The Shebab appealed for help earlier this month, saying it would lift a two-year-old ban on foreign aid groups so they could help Somalis suffering from a severe drought.
“We are determined to test that pledge,” said Raj Shah, the USAID administrator. “We would like to see that access expand dramatically and rapidly. But they wanted to provide support to “those populations in critical need and not to terrorist organisations”, he added. Washington has listed the Shebab as a terror group. “We are trying to make sure our humanitarian commitments reach those most vulnerable people,” said Shah. On Wednesday, UN officials declared that two regions in the south of the war-torn country were suffering from famine. Hundreds were dying every day across the Horn of Africa region, the FAO said.
The Shebab welcomed the UN’s declaration, which concerned the southern Bakool and Lower Shabelle regions — both under their control — and said they would allow relief aid. Last week, the UN children agency made the first airlift of relief aid to Shebab-held town of Baidoa and said the operation had gone smoothly. “We negotiated with local authorities to ensure a safe landing and the safety of our staff,” said UNICEF spokeswoman Shantha Bloemen.
“We are aiming to reach at least 70,000 children in the next six months, but it’s a huge logistical challenge,” she told AFP.

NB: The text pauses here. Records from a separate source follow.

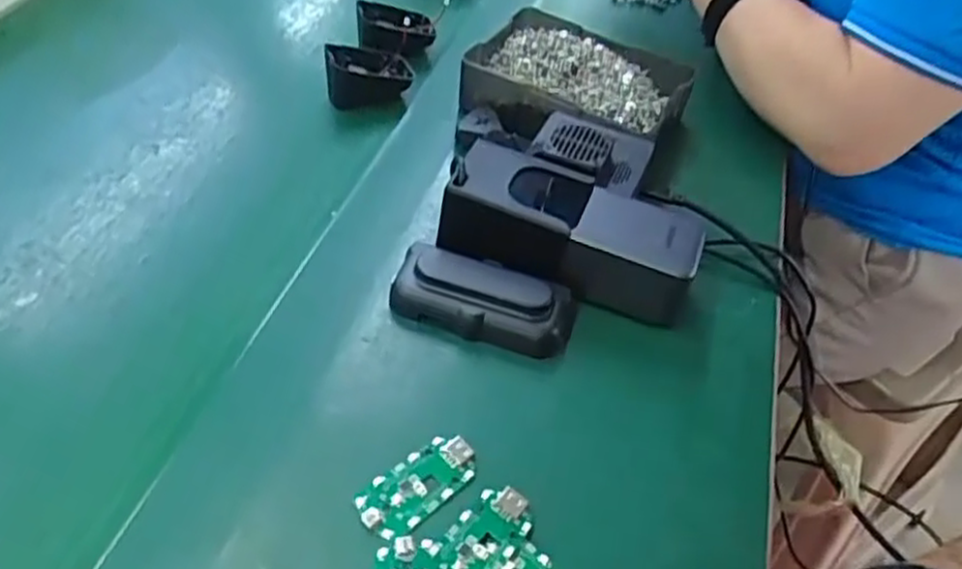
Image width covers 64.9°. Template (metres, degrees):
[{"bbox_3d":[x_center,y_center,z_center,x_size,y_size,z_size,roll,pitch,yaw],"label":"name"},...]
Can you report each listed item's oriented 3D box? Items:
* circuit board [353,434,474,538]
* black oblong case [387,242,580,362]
[{"bbox_3d":[-0.030,0.099,0.380,0.064,0.004,0.033,-34,56,-30],"label":"circuit board"},{"bbox_3d":[0.001,0.008,0.452,0.107,0.030,0.045,12,46,9],"label":"black oblong case"}]

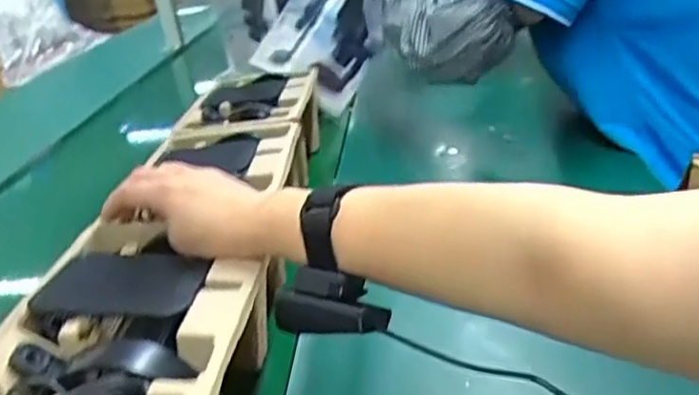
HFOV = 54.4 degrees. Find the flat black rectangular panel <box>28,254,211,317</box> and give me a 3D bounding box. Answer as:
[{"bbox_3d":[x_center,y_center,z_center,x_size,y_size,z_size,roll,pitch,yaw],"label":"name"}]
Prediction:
[{"bbox_3d":[-0.150,0.057,0.457,0.100,0.008,0.081,2,20,5],"label":"flat black rectangular panel"}]

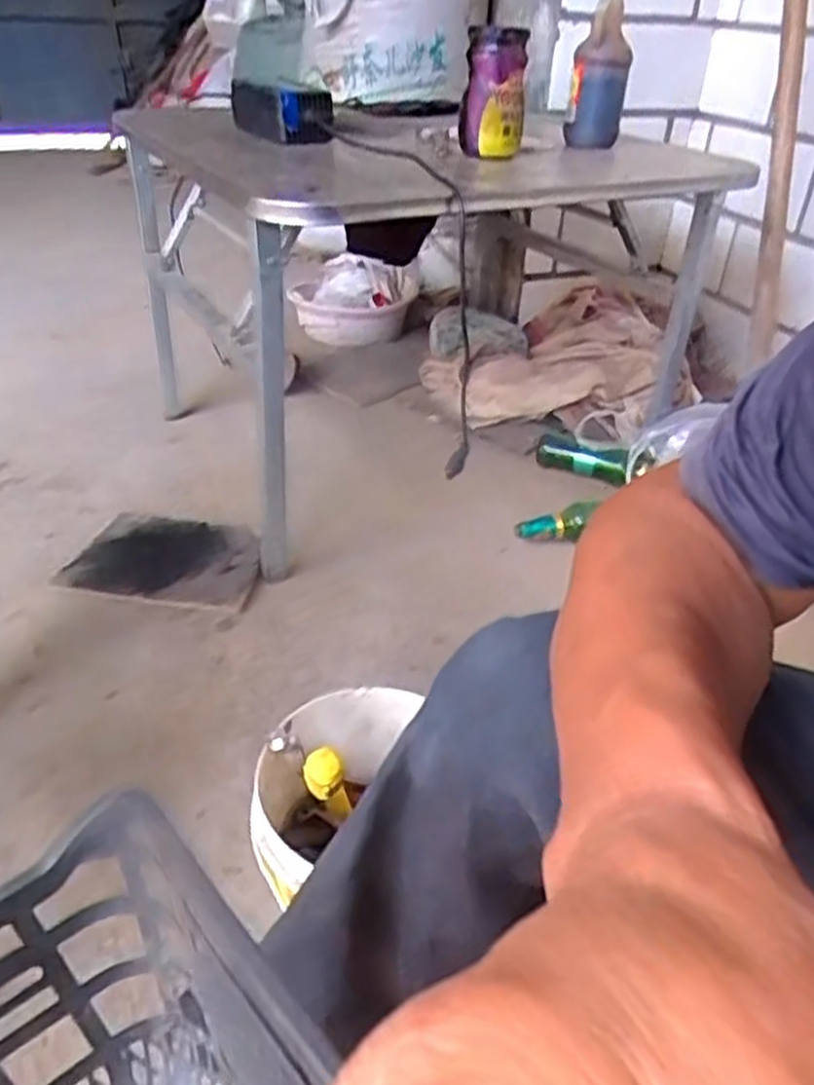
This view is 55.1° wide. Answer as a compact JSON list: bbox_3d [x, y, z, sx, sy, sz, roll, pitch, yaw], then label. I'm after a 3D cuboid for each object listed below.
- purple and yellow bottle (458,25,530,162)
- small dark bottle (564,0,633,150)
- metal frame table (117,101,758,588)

The agency had worked with a network of local organisation to distribute supplies and independent monitors to ensure the aid reaches those in need, she added. The World Food Programme said it was discussing with other UN offices on how to deliver aid to southern and central Somalia under Shebab rule. “There are discussions about possibly airlifting in some areas,” WFP spokesman in Rome Greg Barrow told AFP. But he said that this was among a number of options they were looking at. The WFP pulled out of the region in early 2010 due to threats and the draconian rules imposed by the insurgents. Barrow made it clear they were aware of the problems getting aid to the drought-hit population.
“We would never hand any relief assistance over to any military entity in Somalia or anywhere else,” he said. “We look for a cooperating partner on the ground in these situations. “We have to work through partners in a situation where we understand there will be rigorous monitoring to ensure the assistance reaches those who need it,” he added.